Problem to work on: Locate, in the data below, the line that contains "09.10.2014 11:00" and the line that contains "ック型ソフトケース付き)"; reproduce exactly those two lines and every line between them, nothing more.

Provided data:
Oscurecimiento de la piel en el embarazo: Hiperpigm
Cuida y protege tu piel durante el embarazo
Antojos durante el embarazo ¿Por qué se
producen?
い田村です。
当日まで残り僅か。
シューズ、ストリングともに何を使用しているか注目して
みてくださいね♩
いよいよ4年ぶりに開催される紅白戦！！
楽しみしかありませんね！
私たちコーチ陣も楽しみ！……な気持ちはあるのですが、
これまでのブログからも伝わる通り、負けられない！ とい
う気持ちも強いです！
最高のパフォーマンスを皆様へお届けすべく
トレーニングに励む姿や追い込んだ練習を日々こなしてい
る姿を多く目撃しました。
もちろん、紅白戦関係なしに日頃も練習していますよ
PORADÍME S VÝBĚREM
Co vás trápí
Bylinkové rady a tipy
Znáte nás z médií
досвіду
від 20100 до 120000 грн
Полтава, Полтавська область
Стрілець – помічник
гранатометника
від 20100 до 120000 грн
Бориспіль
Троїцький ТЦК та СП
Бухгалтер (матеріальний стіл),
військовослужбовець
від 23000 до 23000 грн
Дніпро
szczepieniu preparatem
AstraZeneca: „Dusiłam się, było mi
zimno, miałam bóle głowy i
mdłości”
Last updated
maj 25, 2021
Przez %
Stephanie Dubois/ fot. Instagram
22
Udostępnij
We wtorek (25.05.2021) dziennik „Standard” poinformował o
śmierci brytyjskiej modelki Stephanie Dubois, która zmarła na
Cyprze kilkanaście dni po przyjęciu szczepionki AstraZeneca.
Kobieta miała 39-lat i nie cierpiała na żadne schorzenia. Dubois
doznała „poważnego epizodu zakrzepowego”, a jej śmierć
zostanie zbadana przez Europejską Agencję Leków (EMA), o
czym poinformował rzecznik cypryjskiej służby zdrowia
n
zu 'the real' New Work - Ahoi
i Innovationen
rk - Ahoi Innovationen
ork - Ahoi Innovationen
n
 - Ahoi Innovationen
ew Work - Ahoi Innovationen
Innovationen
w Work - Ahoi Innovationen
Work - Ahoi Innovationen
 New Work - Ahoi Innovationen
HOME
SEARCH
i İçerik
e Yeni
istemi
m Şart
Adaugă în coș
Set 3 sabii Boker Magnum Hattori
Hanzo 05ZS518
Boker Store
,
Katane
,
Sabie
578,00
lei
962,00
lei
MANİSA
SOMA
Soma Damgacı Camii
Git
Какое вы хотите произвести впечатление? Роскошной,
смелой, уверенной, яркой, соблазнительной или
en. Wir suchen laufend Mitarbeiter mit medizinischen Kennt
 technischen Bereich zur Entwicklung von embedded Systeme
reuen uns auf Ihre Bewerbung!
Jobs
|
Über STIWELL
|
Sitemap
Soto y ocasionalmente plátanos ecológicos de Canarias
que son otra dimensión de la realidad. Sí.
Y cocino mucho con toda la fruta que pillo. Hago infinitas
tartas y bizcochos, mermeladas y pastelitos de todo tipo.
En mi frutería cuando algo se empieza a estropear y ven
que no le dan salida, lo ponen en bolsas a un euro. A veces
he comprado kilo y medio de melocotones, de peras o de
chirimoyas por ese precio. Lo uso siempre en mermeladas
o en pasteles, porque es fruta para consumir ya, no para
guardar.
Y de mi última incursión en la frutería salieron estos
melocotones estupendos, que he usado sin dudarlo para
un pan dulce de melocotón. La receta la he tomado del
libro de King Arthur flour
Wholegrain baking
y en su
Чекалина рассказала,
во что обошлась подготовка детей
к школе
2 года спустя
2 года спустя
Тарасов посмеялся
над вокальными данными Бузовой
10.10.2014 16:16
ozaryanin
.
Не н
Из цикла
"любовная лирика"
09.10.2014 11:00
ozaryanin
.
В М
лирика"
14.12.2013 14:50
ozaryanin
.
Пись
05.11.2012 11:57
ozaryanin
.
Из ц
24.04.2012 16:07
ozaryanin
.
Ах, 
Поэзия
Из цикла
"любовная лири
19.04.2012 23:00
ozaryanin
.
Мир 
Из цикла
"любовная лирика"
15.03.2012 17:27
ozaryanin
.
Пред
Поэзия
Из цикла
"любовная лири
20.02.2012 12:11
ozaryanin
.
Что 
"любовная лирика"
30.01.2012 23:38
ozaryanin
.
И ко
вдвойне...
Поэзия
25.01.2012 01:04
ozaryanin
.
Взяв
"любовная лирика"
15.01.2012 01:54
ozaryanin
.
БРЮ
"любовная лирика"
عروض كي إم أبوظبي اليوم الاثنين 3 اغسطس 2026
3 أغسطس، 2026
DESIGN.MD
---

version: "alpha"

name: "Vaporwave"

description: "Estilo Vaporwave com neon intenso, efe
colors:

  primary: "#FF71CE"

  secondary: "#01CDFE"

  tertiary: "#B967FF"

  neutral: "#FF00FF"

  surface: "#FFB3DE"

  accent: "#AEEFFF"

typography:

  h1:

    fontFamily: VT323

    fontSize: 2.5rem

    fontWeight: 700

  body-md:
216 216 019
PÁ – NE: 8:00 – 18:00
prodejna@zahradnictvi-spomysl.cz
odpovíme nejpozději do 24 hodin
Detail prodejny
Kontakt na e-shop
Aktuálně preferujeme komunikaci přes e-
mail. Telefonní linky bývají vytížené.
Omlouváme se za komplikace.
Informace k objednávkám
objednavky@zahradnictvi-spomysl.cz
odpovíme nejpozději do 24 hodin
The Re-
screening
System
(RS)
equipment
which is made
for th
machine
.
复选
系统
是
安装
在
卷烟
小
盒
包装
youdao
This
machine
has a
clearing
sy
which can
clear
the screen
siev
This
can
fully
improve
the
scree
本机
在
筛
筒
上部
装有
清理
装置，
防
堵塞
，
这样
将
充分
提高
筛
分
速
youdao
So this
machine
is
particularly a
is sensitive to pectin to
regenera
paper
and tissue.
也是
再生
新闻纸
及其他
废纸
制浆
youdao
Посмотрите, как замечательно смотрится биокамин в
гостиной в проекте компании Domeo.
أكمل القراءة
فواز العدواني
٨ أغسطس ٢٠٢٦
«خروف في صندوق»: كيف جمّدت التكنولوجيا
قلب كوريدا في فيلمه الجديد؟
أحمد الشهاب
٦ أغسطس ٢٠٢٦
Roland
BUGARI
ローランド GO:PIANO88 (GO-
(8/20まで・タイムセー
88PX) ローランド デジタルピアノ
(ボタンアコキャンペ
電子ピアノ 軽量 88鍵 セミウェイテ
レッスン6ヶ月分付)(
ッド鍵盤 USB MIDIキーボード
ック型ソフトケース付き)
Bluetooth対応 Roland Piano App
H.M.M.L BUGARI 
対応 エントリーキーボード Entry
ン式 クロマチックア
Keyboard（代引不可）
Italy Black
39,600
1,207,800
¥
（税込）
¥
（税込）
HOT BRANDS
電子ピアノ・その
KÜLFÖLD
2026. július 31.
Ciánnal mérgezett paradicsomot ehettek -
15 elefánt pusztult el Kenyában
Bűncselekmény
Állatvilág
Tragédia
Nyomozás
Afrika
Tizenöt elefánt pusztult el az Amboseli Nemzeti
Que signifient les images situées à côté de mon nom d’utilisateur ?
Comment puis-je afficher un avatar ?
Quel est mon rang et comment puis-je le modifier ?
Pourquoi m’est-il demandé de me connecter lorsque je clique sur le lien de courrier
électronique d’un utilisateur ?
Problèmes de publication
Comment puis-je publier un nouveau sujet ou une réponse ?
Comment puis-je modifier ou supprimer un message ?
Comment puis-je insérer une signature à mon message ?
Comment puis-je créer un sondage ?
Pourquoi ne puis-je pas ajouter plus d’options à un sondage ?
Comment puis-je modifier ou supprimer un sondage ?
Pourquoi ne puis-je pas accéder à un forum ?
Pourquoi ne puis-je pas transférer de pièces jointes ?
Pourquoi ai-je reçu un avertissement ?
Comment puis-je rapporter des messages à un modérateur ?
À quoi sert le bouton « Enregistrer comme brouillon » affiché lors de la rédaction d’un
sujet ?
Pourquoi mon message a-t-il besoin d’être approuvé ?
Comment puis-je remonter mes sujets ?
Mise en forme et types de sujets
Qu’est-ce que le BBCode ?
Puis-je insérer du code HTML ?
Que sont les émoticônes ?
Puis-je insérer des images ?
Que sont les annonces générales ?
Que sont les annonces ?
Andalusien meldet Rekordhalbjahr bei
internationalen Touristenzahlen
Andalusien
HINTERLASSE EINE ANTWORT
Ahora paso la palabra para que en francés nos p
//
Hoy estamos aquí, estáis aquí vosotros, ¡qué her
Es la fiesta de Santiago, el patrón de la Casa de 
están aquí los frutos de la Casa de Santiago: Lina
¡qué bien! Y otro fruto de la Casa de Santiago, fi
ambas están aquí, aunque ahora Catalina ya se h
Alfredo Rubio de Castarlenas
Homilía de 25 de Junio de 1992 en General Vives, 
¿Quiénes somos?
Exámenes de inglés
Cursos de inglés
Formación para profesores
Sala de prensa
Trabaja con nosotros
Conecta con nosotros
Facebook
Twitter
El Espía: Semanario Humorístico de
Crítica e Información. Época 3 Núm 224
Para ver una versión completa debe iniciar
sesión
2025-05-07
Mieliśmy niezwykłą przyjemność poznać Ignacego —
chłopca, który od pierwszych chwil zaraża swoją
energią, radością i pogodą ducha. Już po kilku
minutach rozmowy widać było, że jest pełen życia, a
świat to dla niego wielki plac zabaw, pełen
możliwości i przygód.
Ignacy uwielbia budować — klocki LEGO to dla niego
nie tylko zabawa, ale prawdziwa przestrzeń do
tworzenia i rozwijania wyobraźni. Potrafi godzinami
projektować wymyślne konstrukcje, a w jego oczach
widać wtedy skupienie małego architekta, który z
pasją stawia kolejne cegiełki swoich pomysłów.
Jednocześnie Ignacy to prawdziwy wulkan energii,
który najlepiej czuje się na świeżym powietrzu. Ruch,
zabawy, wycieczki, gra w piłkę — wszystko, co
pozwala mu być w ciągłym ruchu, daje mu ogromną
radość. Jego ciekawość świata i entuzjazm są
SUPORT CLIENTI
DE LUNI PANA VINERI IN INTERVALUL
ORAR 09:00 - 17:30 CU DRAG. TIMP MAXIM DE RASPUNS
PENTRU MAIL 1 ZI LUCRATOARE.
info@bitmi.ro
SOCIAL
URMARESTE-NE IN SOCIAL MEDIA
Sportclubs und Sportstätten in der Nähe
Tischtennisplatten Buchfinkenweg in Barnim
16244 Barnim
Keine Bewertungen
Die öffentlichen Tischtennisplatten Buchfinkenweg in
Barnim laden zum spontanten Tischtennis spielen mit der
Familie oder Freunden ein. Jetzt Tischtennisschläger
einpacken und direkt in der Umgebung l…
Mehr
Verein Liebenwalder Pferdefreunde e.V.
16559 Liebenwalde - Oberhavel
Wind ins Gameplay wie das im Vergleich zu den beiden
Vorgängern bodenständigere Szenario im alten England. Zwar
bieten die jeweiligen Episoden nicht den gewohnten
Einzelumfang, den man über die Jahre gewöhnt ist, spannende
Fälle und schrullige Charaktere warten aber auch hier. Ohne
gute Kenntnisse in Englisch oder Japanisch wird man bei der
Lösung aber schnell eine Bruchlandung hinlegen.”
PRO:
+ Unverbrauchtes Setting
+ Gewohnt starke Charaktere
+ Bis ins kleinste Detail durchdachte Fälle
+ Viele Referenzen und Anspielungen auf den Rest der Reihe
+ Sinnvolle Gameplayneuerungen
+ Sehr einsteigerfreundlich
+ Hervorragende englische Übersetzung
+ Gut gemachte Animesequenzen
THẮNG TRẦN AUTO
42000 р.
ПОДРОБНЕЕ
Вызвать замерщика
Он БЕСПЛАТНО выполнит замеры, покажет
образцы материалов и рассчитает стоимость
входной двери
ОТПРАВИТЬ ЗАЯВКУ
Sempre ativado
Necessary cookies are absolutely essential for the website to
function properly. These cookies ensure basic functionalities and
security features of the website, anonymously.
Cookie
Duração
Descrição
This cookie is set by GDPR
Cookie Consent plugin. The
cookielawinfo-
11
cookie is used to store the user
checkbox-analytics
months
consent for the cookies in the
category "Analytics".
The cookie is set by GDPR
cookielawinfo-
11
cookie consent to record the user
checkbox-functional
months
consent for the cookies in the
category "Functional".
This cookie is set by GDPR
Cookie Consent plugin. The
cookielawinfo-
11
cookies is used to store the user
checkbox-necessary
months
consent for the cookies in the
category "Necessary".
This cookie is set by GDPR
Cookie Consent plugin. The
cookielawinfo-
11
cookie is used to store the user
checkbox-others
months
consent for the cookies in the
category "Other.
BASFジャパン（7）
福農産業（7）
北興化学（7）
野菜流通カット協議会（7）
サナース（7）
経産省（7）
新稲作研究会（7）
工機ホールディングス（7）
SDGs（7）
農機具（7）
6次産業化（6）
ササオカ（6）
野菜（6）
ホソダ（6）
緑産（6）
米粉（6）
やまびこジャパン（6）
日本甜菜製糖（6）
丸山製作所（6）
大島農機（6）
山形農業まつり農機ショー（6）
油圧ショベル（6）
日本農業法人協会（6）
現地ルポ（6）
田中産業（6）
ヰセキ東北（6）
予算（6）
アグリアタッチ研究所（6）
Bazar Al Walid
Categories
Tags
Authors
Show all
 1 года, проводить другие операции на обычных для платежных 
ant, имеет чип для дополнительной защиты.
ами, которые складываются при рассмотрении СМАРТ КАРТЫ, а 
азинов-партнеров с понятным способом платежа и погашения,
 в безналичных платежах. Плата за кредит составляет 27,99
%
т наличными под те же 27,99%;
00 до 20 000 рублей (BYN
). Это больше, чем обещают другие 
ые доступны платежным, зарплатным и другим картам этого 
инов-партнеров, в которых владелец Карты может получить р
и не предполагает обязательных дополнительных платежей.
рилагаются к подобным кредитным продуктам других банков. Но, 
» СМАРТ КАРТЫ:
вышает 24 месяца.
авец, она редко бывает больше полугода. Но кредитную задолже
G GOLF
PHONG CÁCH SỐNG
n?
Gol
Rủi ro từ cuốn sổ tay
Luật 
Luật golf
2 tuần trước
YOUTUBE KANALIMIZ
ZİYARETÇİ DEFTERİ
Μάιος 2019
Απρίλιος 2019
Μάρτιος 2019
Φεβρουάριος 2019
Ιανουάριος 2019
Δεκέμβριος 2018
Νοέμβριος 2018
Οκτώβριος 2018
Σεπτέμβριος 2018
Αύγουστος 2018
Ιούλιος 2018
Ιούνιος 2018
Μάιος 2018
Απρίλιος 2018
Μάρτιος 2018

Exercise response:
09.10.2014 11:00
ozaryanin
.
В М
лирика"
14.12.2013 14:50
ozaryanin
.
Пись
05.11.2012 11:57
ozaryanin
.
Из ц
24.04.2012 16:07
ozaryanin
.
Ах, 
Поэзия
Из цикла
"любовная лири
19.04.2012 23:00
ozaryanin
.
Мир 
Из цикла
"любовная лирика"
15.03.2012 17:27
ozaryanin
.
Пред
Поэзия
Из цикла
"любовная лири
20.02.2012 12:11
ozaryanin
.
Что 
"любовная лирика"
30.01.2012 23:38
ozaryanin
.
И ко
вдвойне...
Поэзия
25.01.2012 01:04
ozaryanin
.
Взяв
"любовная лирика"
15.01.2012 01:54
ozaryanin
.
БРЮ
"любовная лирика"
عروض كي إم أبوظبي اليوم الاثنين 3 اغسطس 2026
3 أغسطس، 2026
DESIGN.MD
---

version: "alpha"

name: "Vaporwave"

description: "Estilo Vaporwave com neon intenso, efe
colors:

  primary: "#FF71CE"

  secondary: "#01CDFE"

  tertiary: "#B967FF"

  neutral: "#FF00FF"

  surface: "#FFB3DE"

  accent: "#AEEFFF"

typography:

  h1:

    fontFamily: VT323

    fontSize: 2.5rem

    fontWeight: 700

  body-md:
216 216 019
PÁ – NE: 8:00 – 18:00
prodejna@zahradnictvi-spomysl.cz
odpovíme nejpozději do 24 hodin
Detail prodejny
Kontakt na e-shop
Aktuálně preferujeme komunikaci přes e-
mail. Telefonní linky bývají vytížené.
Omlouváme se za komplikace.
Informace k objednávkám
objednavky@zahradnictvi-spomysl.cz
odpovíme nejpozději do 24 hodin
The Re-
screening
System
(RS)
equipment
which is made
for th
machine
.
复选
系统
是
安装
在
卷烟
小
盒
包装
youdao
This
machine
has a
clearing
sy
which can
clear
the screen
siev
This
can
fully
improve
the
scree
本机
在
筛
筒
上部
装有
清理
装置，
防
堵塞
，
这样
将
充分
提高
筛
分
速
youdao
So this
machine
is
particularly a
is sensitive to pectin to
regenera
paper
and tissue.
也是
再生
新闻纸
及其他
废纸
制浆
youdao
Посмотрите, как замечательно смотрится биокамин в
гостиной в проекте компании Domeo.
أكمل القراءة
فواز العدواني
٨ أغسطس ٢٠٢٦
«خروف في صندوق»: كيف جمّدت التكنولوجيا
قلب كوريدا في فيلمه الجديد؟
أحمد الشهاب
٦ أغسطس ٢٠٢٦
Roland
BUGARI
ローランド GO:PIANO88 (GO-
(8/20まで・タイムセー
88PX) ローランド デジタルピアノ
(ボタンアコキャンペ
電子ピアノ 軽量 88鍵 セミウェイテ
レッスン6ヶ月分付)(
ッド鍵盤 USB MIDIキーボード
ック型ソフトケース付き)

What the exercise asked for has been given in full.